Clement: Überhaupt nicht. Ich habe bei allem, was wir in unserem Bundesland diskutieren, das niederländische Beispiel vor Augen. Die haben ihre Er-folge - Senkung der Arbeitslosigkeit, Teilzeitarbeit, Renten- und Steuerreform - durchweg auf dem Weg des Konsenses erzielt. Sie sind viel pragmatischer als wir und haben politischen Fragen nur selten prinzipielle Bedeutung beigemessen. Dazu haben wir leider eine starke Neigung.

SPIEGEL: Welche Funktion hat der Bundesparteitag im kommenden Dezember für Sie?

Clement: Das ist der nächste Ankerpunkt für uns.
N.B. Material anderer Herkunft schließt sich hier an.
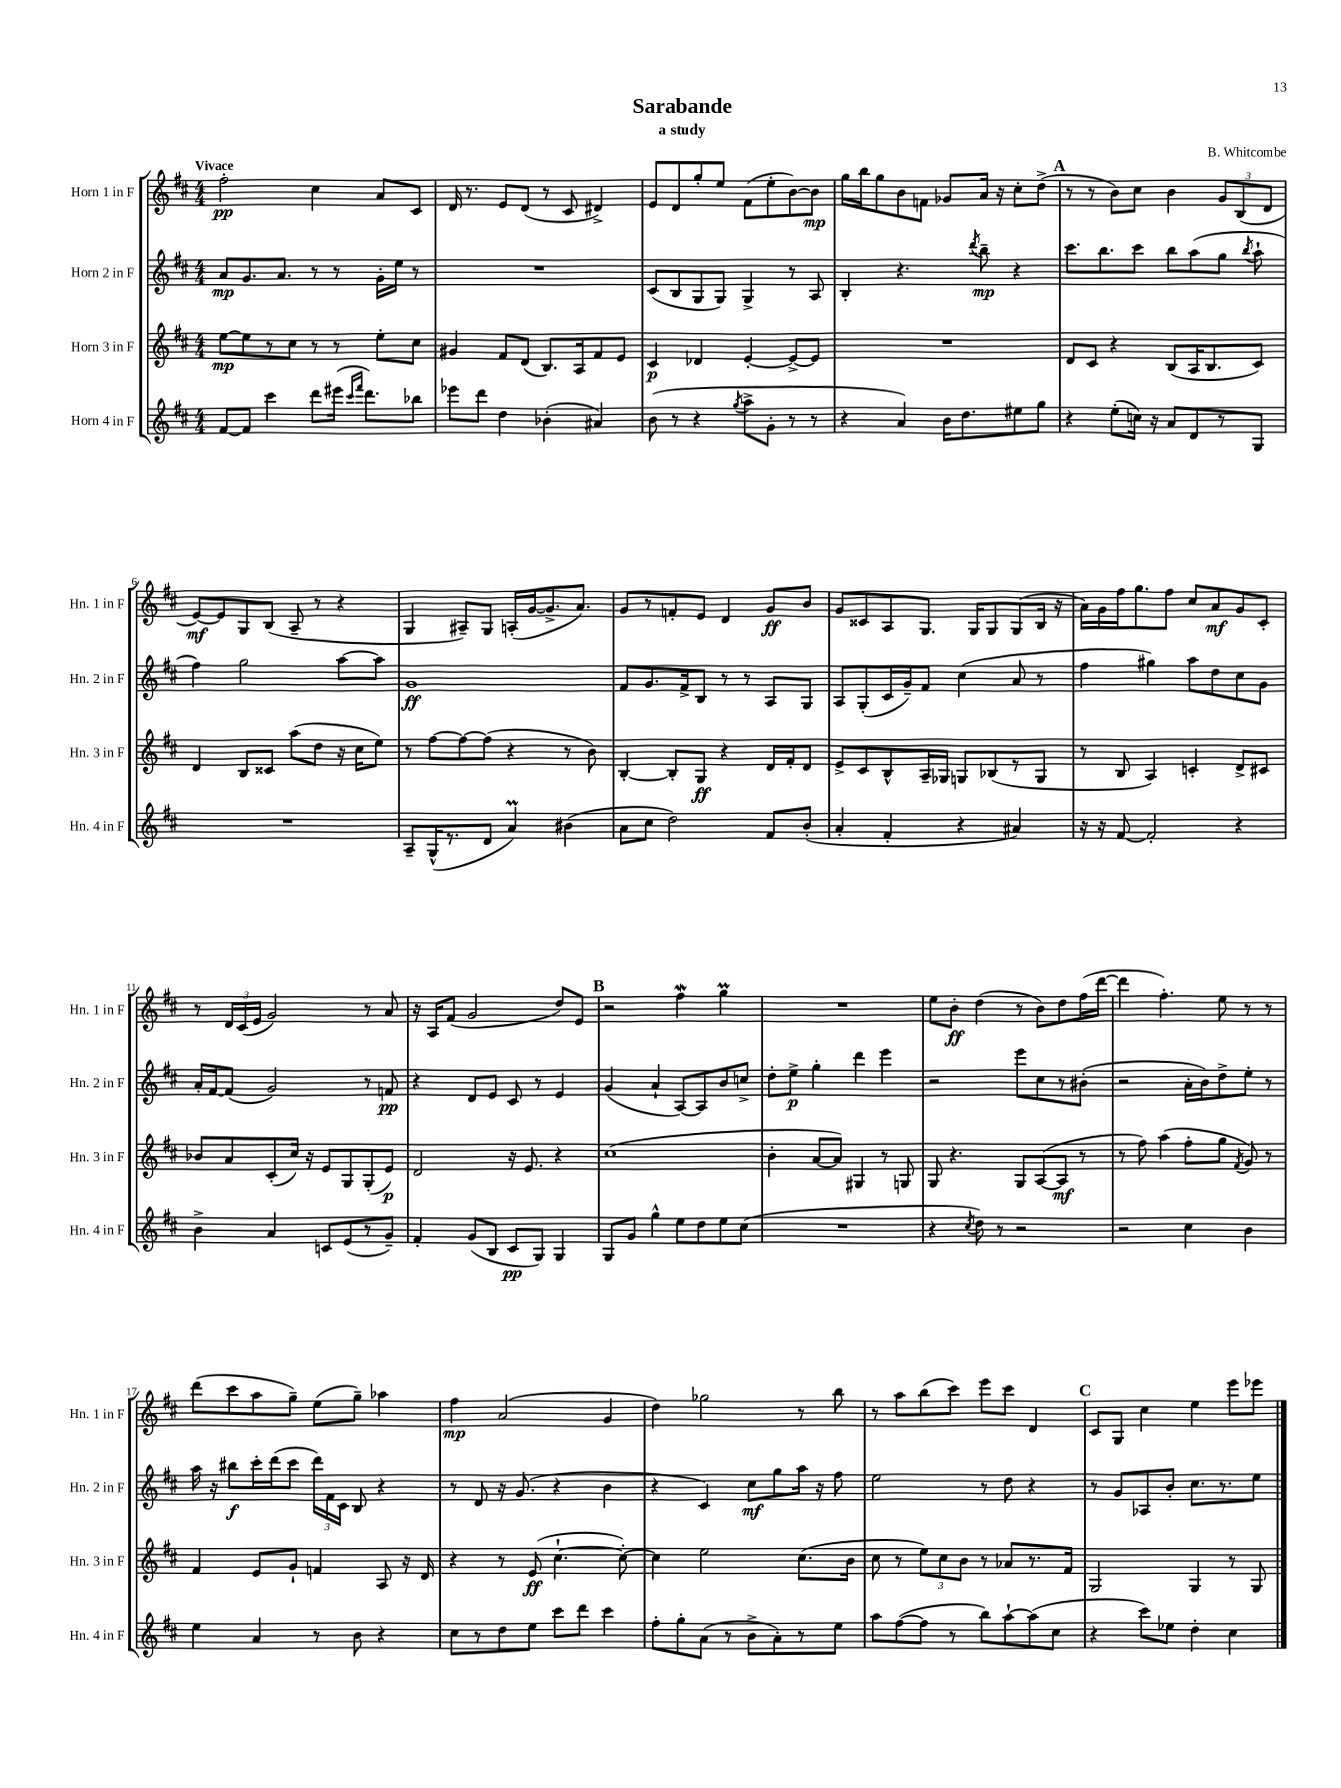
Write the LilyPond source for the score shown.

\header { title = "Sarabande" composer = "B. Whitcombe" subtitle = "a study" }
<<
\new StaffGroup <<
\new Staff = "s0" \with { instrumentName = "Horn 1 in F" shortInstrumentName = "Hn. 1 in F" } {
    \clef treble \key d \major \numericTimeSignature \time 4/4 \tempo "Vivace"
    \autoBeamOff fis''2-.\pp cis''4 a'8[ cis'8] |
    d'16 r8. e'8[ d'8]( r8 cis'8 dis'4->) |
    e'8[ d'8 g''8-. e''8] fis'8[( e''8-. b'8~) b'8]\mp |
    g''16[ b''16 g''8 b'8 f'8] ges'8[ a'16] r16 cis''8[-. d''8]->( |
    \mark \markup { \bold "A" } r8 r8 b'8[) cis''8] b'4 \tuplet 3/2 { g'8[ b8( d'8] } |
    e'8[~\mf) e'8 g8 b8]( a8-- r8 r4 |
    g4 ais8[--) g8] a16[-.( g'16~ g'8.-> a'8.]) |
    g'8[ r8 f'8-. e'8] d'4 g'8[\ff b'8] |
    g'8[ cisis'8 a8 g8.] g16[ g8 g8( b16] r16 |
    a'16[) g'16 fis''16 g''8. fis''8] cis''8[ a'8\mf g'8 cis'8]-. |
    r8 \tuplet 3/2 { d'16[ cis'16( e'16] } g'2) r8 a'8 |
    r16 a16[ fis'8]( g'2 d''8[) e'8] |
    \mark \markup { \bold "B" } r2 fis''4\mordent g''4\prall |
    R1 |
    e''8[ b'8]-.\ff d''4( r8 b'8[) d''8 fis''16( d'''16]~ |
    d'''4 fis''4.-.) e''8 r8 r8 |
    d'''8[( cis'''8 a''8 g''8]--) e''8[( g''8]--) aes''4 |
    fis''4\mp a'2( g'4 |
    d''4) ges''2 r8 b''8 |
    r8 a''8[ b''8( cis'''8]) e'''8[ cis'''8] d'4 |
    \mark \markup { \bold "C" } cis'8[ g8] cis''4 e''4 e'''8[ ees'''8] \bar "|." |
}
\new Staff = "s1" \with { instrumentName = "Horn 2 in F" shortInstrumentName = "Hn. 2 in F" } {
    \clef treble \key d \major \numericTimeSignature \time 4/4
    \autoBeamOff a'8[\mp g'8. a'8.] r8 r8 g'16[-. e''16] r8 |
    R1 |
    cis'8[( b8 g8 g8]) g4-> r8 a8 |
    b4-. r4. \acciaccatura { d'''8 } b''8--\mp r4 |
    \mark \markup { \bold "A" } cis'''8.[ b''8. cis'''8] b''8[ a''8( g''8] \acciaccatura { b''8 } a''8-! |
    fis''4) g''2 a''8[~ a''8] |
    g'1\ff |
    fis'8[ g'8. fis'16-> b8] r8 r8 a8[ g8] |
    a8[ g8-.( cis'16 g'16--) fis'8] cis''4( a'8 r8 |
    fis''4 gis''4) a''8[ d''8 cis''8 g'8] |
    a'16[-. fis'16~ fis'8]( g'2) r8 f'8\pp |
    r4 d'8[ e'8] cis'8 r8 e'4 |
    \mark \markup { \bold "B" } g'4( a'4-! a8[~) a8 b'8 c''8]-> |
    d''8[-. e''8]->\p g''4-. d'''4 e'''4 |
    r2 e'''8[ cis''8 r8 bis'8]-.( |
    r2 a'16[-. b'16) d''8-> e''8]-. r8 |
    a''16 r16 bis''8[\f cis'''16-. d'''16( cis'''8] \tuplet 3/2 { d'''16[) fis'16 cis'16] } b8 r4 |
    r8 d'8 r16 g'8.( r4 b'4 |
    r4 cis'4) cis''8[\mf g''8 a''16] r16 fis''8 |
    e''2 r8 d''8 r4 |
    \mark \markup { \bold "C" } r8 g'8[ aes8 b'8]-. cis''8.[ r8. e''8] \bar "|." |
}
\new Staff = "s2" \with { instrumentName = "Horn 3 in F" shortInstrumentName = "Hn. 3 in F" } {
    \clef treble \key d \major \numericTimeSignature \time 4/4
    \autoBeamOff e''8[~\mp e''8 r8 cis''8] r8 r8 e''8[-. cis''8] |
    gis'4 fis'8[ d'8]( b8.[) a16 fis'8 e'8] |
    cis'4\p des'4 e'4~-. e'8[~-> e'8] |
    R1 |
    \mark \markup { \bold "A" } d'8[ cis'8] r4 b8[( a16 b8. cis'8]) |
    d'4 b8[ cisis'8] a''8[( d''8] r16 cis''16[ e''8]) |
    r8 fis''8[~ fis''8~ fis''8]( r4 r8 b'8) |
    b4~-. b8[-. g8]\ff r4 d'16[ fis'16-. d'8] |
    e'8[-> cis'8 b8-^ a16-- ges16] g8[ bes8( r8 g8] |
    r8 b8 a4) c'4-. d'8[-> cis'8] |
    bes'8[ a'8 cis'8-.( cis''16]) r16 e'8[ g8 g8-.( e'8]\p) |
    d'2 r16 e'8. r4 |
    \mark \markup { \bold "B" } cis''1( |
    b'4-. a'8[~ a'8]) gis4 r8 g8 |
    g8 r4. g8[ a8~( a8]\mf r8 |
    r8 fis''8) a''4( fis''8[-. g''8] \acciaccatura { fis'8 } g'8) r8 |
    fis'4 e'8[ g'8]-! f'4 a8 r16 d'16 |
    r4 r8 e'8\ff( cis''4.~-! cis''8~-.) |
    cis''4 e''2 cis''8.[( b'16] |
    cis''8 r8 \tuplet 3/2 { e''8[) cis''8 b'8] } r8 aes'8[ r8. fis'16] |
    \mark \markup { \bold "C" } g2 g4 r8 g8 \bar "|." |
}
\new Staff = "s3" \with { instrumentName = "Horn 4 in F" shortInstrumentName = "Hn. 4 in F" } {
    \clef treble \key d \major \numericTimeSignature \time 4/4
    \autoBeamOff fis'8[~ fis'8] cis'''4 d'''8[ eis'''16]( \grace { cis'''16[ fis'''16] } d'''8.[) bes''8] |
    ees'''8[ d'''8] d''4 bes'4-.( ais'4) |
    b'8( r8 r4 \acciaccatura { g''8 } a''8[-> g'8]-. r8 r8 |
    r4 a'4) b'16[ d''8. eis''8 g''8] |
    \mark \markup { \bold "A" } r4 e''8[-.( c''16]) r16 a'8[ d'8 r8 g8] |
    R1 |
    a8[-- g16-^( r8. d'8] a'4\prall) bis'4( |
    a'8[ cis''8] d''2) fis'8[ b'8]-.( |
    a'4-. fis'4-. r4 ais'4) |
    r16 r16 fis'8~ fis'2-. r4 |
    b'4-> a'4 c'8[ e'8( r8 g'8]--) |
    fis'4-. g'8[( b8] cis'8[\pp g8]) g4 |
    \mark \markup { \bold "B" } g8[ g'8] g''4-^ e''8[ d''8 e''8 cis''8]( |
    R1 |
    r4 \acciaccatura { cis''8 } d''8) r8 r2 |
    r2 cis''4 b'4 |
    e''4 a'4 r8 b'8 r4 |
    cis''8[ r8 d''8 e''8] cis'''8[ d'''8] cis'''4 |
    fis''8[-. g''8-. a'8]( r8 b'8[-> a'8-.) r8 e''8] |
    a''8[ fis''8~( fis''8] r8 b''8[) a''8~-! a''8( cis''8] |
    \mark \markup { \bold "C" } r4 cis'''8[) ees''8] d''4-. cis''4 \bar "|." |
}
>>
>>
Da müssen wir unsere Kräfte sammeln.

SPIEGEL: Welches Motto empfehlen Sie?

Clement: Ich würde am liebsten ein riesiges Tuch über unser Parteihaus hängen, auf dem nur zwei Worte stehen: modern und sozial.

SPIEGEL: Das gab es schon mal: »Innovation und Gerechtigkeit«.

Clement: Damit sind wir gut gefahren.

SPIEGEL: Braucht die Partei einen stellvertretenden Vorsitzenden Clement?

Clement: Da habe ich eine andere Priorität. Mein Ehrgeiz ist: Ich will bei uns in Nordrhein-Westfalen gewinnen und dieses Land ins neue Jahrtausend führen.

SPIEGEL: Herr Clement, wir danken Ihnen für dieses Gespräch.

Das Gespräch führten die SPIEGEL-Redakteure Horand Knaup,Joachim Preuß und Andrea Stuppe.